# TASK
Can you copy each of the entries below line for line, changing nothing?

*** Opening STORED DATA ***

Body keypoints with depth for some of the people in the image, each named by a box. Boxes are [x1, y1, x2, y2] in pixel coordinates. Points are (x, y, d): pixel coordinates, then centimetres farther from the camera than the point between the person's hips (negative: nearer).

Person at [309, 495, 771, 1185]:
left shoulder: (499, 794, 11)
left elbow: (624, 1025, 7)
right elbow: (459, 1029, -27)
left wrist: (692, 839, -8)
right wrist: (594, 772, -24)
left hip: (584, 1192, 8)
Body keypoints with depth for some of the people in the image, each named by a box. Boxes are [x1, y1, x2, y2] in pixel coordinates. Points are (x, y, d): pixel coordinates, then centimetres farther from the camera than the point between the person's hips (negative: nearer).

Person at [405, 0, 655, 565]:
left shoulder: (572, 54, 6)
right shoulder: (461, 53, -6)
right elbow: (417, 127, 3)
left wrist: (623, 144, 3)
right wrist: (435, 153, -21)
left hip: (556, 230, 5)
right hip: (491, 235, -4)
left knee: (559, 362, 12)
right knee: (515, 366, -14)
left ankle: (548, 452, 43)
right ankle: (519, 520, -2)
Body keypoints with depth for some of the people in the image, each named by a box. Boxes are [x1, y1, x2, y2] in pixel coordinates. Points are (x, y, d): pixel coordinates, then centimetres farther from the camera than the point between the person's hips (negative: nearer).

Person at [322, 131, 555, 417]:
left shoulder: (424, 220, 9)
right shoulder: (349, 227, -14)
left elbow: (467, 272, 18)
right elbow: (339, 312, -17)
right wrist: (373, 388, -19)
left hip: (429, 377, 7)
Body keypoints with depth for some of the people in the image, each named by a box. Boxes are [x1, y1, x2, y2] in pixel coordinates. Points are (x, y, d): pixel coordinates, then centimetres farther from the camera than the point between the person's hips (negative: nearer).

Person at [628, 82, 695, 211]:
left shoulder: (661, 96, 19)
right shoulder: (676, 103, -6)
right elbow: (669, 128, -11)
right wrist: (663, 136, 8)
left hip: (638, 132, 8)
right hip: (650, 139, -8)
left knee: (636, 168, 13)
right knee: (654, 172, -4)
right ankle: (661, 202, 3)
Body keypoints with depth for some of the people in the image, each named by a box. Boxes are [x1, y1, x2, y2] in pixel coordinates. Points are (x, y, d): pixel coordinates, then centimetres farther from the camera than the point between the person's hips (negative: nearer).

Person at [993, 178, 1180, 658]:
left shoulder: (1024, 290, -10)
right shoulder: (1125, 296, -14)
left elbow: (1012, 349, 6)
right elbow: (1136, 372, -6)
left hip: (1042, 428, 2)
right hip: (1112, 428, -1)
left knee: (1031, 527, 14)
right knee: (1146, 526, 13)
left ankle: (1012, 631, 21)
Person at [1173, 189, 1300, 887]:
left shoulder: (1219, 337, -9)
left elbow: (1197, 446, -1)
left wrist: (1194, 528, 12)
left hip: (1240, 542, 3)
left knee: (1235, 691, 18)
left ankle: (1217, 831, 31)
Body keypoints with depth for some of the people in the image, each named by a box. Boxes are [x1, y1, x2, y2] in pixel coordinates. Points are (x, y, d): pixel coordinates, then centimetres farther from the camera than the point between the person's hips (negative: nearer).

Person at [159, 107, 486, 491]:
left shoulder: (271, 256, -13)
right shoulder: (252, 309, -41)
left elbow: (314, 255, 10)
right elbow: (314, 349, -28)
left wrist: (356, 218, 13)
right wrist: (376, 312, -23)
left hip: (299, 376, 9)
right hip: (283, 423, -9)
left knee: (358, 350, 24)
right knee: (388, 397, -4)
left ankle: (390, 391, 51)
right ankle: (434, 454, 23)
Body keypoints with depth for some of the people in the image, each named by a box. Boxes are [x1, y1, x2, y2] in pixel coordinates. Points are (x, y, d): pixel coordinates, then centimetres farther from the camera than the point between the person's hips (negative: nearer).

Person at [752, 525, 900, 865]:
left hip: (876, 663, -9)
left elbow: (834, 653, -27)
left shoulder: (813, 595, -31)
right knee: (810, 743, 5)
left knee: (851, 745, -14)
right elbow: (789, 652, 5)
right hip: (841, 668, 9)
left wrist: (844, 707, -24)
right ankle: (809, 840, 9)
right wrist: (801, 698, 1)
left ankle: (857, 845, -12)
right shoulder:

*** Closing STORED DATA ***

# YOUR RESPONSE
Body keypoints with depth for some of the people in the image, each named by a box. Boxes are [x1, y1, x2, y2] in pixel coordinates. Points are (x, y, d): pixel coordinates, then centimetres farther from the camera than the point between the person's hips (negative: nearer).

Person at [309, 495, 771, 1185]:
left shoulder: (499, 794, 11)
left elbow: (624, 1025, 7)
right elbow: (459, 1029, -27)
left wrist: (692, 839, -8)
right wrist: (594, 772, -24)
left hip: (584, 1192, 8)
Body keypoints with depth for some of the people in the image, each named by a box. Boxes are [x1, y1, x2, y2] in pixel coordinates. Points are (x, y, d): pixel coordinates, then centimetres farther from the camera than the point between the person's hips (negative: nearer).

Person at [405, 0, 655, 565]:
left shoulder: (572, 54, 6)
right shoulder: (461, 53, -6)
right elbow: (417, 127, 3)
left wrist: (623, 144, 3)
right wrist: (435, 153, -21)
left hip: (556, 230, 5)
right hip: (491, 235, -4)
left knee: (559, 362, 12)
right knee: (515, 366, -14)
left ankle: (548, 452, 43)
right ankle: (519, 520, -2)
Body keypoints with depth for some of the people in the image, each named by a box. Boxes are [x1, y1, x2, y2] in pixel coordinates. Points are (x, y, d): pixel coordinates, then centimetres farther from the camera than the point between the person's hips (negative: nearer).

Person at [322, 131, 555, 417]:
left shoulder: (424, 220, 9)
right shoulder: (349, 227, -14)
left elbow: (467, 272, 18)
right elbow: (339, 312, -17)
right wrist: (373, 388, -19)
left hip: (429, 377, 7)
Body keypoints with depth for some of the people in the image, each named by a box. Boxes are [x1, y1, x2, y2] in pixel coordinates. Points are (x, y, d): pixel coordinates, then centimetres farther from the camera than the point between the person's hips (negative: nearer).

Person at [628, 82, 695, 211]:
left shoulder: (661, 96, 19)
right shoulder: (676, 103, -6)
right elbow: (669, 128, -11)
right wrist: (663, 136, 8)
left hip: (638, 132, 8)
right hip: (650, 139, -8)
left knee: (636, 168, 13)
right knee: (654, 172, -4)
right ankle: (661, 202, 3)
Body keypoints with depth for some of the people in the image, each named by a box. Boxes are [x1, y1, x2, y2] in pixel coordinates. Points are (x, y, d): pixel coordinates, then centimetres farther from the camera than the point between the person's hips (negative: nearer).

Person at [993, 178, 1180, 658]:
left shoulder: (1024, 290, -10)
right shoulder: (1125, 296, -14)
left elbow: (1012, 349, 6)
right elbow: (1136, 372, -6)
left hip: (1042, 428, 2)
right hip: (1112, 428, -1)
left knee: (1031, 527, 14)
right knee: (1146, 526, 13)
left ankle: (1012, 631, 21)
Person at [1173, 189, 1300, 887]:
left shoulder: (1219, 337, -9)
left elbow: (1197, 446, -1)
left wrist: (1194, 528, 12)
left hip: (1240, 542, 3)
left knee: (1235, 691, 18)
left ankle: (1217, 831, 31)
Body keypoints with depth for some of the people in the image, each named by a box. Boxes are [x1, y1, x2, y2] in pixel coordinates. Points are (x, y, d): pixel coordinates, then centimetres farther from the camera than the point between the person's hips (negative: nearer).

Person at [159, 107, 486, 491]:
left shoulder: (271, 256, -13)
right shoulder: (252, 309, -41)
left elbow: (314, 255, 10)
right elbow: (314, 349, -28)
left wrist: (356, 218, 13)
right wrist: (376, 312, -23)
left hip: (299, 376, 9)
right hip: (283, 423, -9)
left knee: (358, 350, 24)
right knee: (388, 397, -4)
left ankle: (390, 391, 51)
right ankle: (434, 454, 23)
Body keypoints with depth for some of the people in the image, each named by a box. Boxes are [x1, y1, x2, y2] in pixel coordinates. Points are (x, y, d): pixel coordinates, then centimetres farther from the camera than the point between the person's hips (negative: nearer).

Person at [752, 525, 900, 865]:
left hip: (876, 663, -9)
left elbow: (834, 653, -27)
left shoulder: (813, 595, -31)
right knee: (810, 743, 5)
left knee: (851, 745, -14)
right elbow: (789, 652, 5)
right hip: (841, 668, 9)
left wrist: (844, 707, -24)
right ankle: (809, 840, 9)
right wrist: (801, 698, 1)
left ankle: (857, 845, -12)
right shoulder:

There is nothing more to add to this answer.